Neocordulia setifera
- Conservation status: Least Concern (IUCN 3.1)

Scientific classification
- Kingdom: Animalia
- Phylum: Arthropoda
- Clade: Pancrustacea
- Class: Insecta
- Order: Odonata
- Infraorder: Anisoptera
- Superfamily: Libelluloidea
- Family: Idomacromiidae
- Genus: Neocordulia
- Species: N. setifera
- Binomial name: Neocordulia setifera (Hagen in Selys, 1871)
- Synonyms: Gomphomacromia setifera Hagen in Selys, 1871 ; Cordulia setifera Hagen, 1861 ; Cordulia valga Hagen, 1861 ;

= Neocordulia setifera =

- Genus: Neocordulia
- Species: setifera
- Authority: (Hagen in Selys, 1871)
- Conservation status: LC

Species of dragonfly

Neocordulia setifera is a species of dragonfly in the family Idomacromiidae.
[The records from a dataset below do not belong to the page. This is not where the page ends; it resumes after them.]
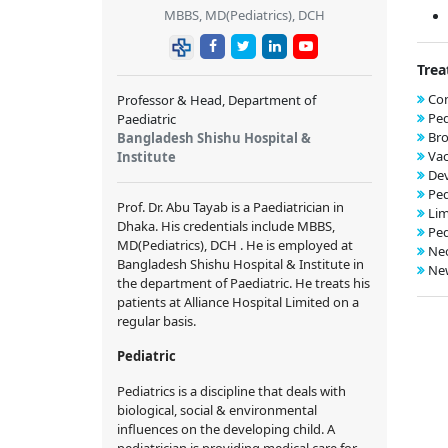
MBBS, MD(Pediatrics), DCH
Trea
Con
Professor & Head, Department of
Ped
Paediatric
Bro
Bangladesh Shishu Hospital &
Vac
Institute
De
Ped
Prof. Dr. Abu Tayab is a Paediatrician in
Lim
Dhaka. His credentials include MBBS,
Ped
MD(Pediatrics), DCH . He is employed at
Neo
Bangladesh Shishu Hospital & Institute in
New
the department of Paediatric. He treats his
patients at Alliance Hospital Limited on a
regular basis.
Pediatric
Pediatrics is a discipline that deals with
biological, social & environmental
influences on the developing child. A
pediatrician is providing medical care for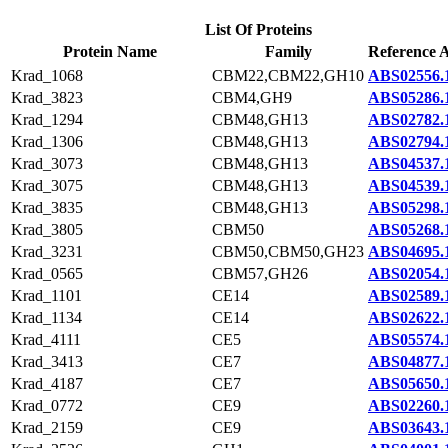
List Of Proteins
Protein Name
Family
Reference A
Krad_1068
CBM22,CBM22,GH10
ABS02556.
Krad_3823
CBM4,GH9
ABS05286.
Krad_1294
CBM48,GH13
ABS02782.
Krad_1306
CBM48,GH13
ABS02794.
Krad_3073
CBM48,GH13
ABS04537.
Krad_3075
CBM48,GH13
ABS04539.
Krad_3835
CBM48,GH13
ABS05298.
Krad_3805
CBM50
ABS05268.
Krad_3231
CBM50,CBM50,GH23
ABS04695.
Krad_0565
CBM57,GH26
ABS02054.
Krad_1101
CE14
ABS02589.
Krad_1134
CE14
ABS02622.
Krad_4111
CE5
ABS05574.
Krad_3413
CE7
ABS04877.
Krad_4187
CE7
ABS05650.
Krad_0772
CE9
ABS02260.
Krad_2159
CE9
ABS03643.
It occurs in eastern Brazil and northeastern Argentina, where it inhabits small forest streams and rivers.

The species was described by Hagen in Selys in 1871 as Gomphomacromia setifera and was transferred to the genus Neocordulia when Selys established that genus in 1882.

==Description==
Neocordulia setifera is a medium-sized dragonfly with a slender body and transparent wings. The thorax is a brilliant dark metallic green, contrasting with the darker abdomen, which bears yellow markings along its sides.

The species is distinguished by the prominent tuft of stiff setae on the underside of the eighth abdominal segment of the male, a feature reflected in its scientific name. Selys noted its close relationship with Neocordulia batesi, while recognising consistent differences in the male appendages and abdominal structure.

==Distribution and habitat==
Neocordulia setifera occurs in eastern Brazil and northeastern Argentina, where it has been recorded from elevations between 80 and 1,150 m.

The larvae develop in small rivers with clear, slow-moving water and sandy substrates. Adults have been observed patrolling along forest trails, dirt roads and streams in secondary forest.

==Taxonomic history==
Neocordulia setifera was described by Hagen in 1871 as Gomphomacromia setifera. In the original description, Hagen characterised it as a "magnificent species" (magnifique espèce), noting particularly the brilliant metallic green thorax and the distinctive male abdominal structures.

When Selys established the genus Neocordulia in 1882, he transferred the species to the new genus, recognising it as one of a distinct group of Neotropical dragonflies. Michael May (1991) subsequently redescribed the species and clarified its diagnostic characters. He also concluded that an earlier record from Ecuador reported by René Martin (1906) was probably based on a misidentified specimen, as no verified records are known from Ecuador or the upper Amazon Basin.

==Etymology==
The generic name Neocordulia presumably combines the Greek νέος (neos, "new") with the genus name Cordulia, likely reflecting Selys' recognition of the group as a distinct lineage closely related to Cordulia.

The species name setifera is presumably derived from the Latin seta ("bristle") and -fera ("bearing"), meaning "bristle-bearing". It likely refers to the prominent tuft of stiff setae on the underside of the eighth abdominal segment of the male, a distinctive feature noted in the original description.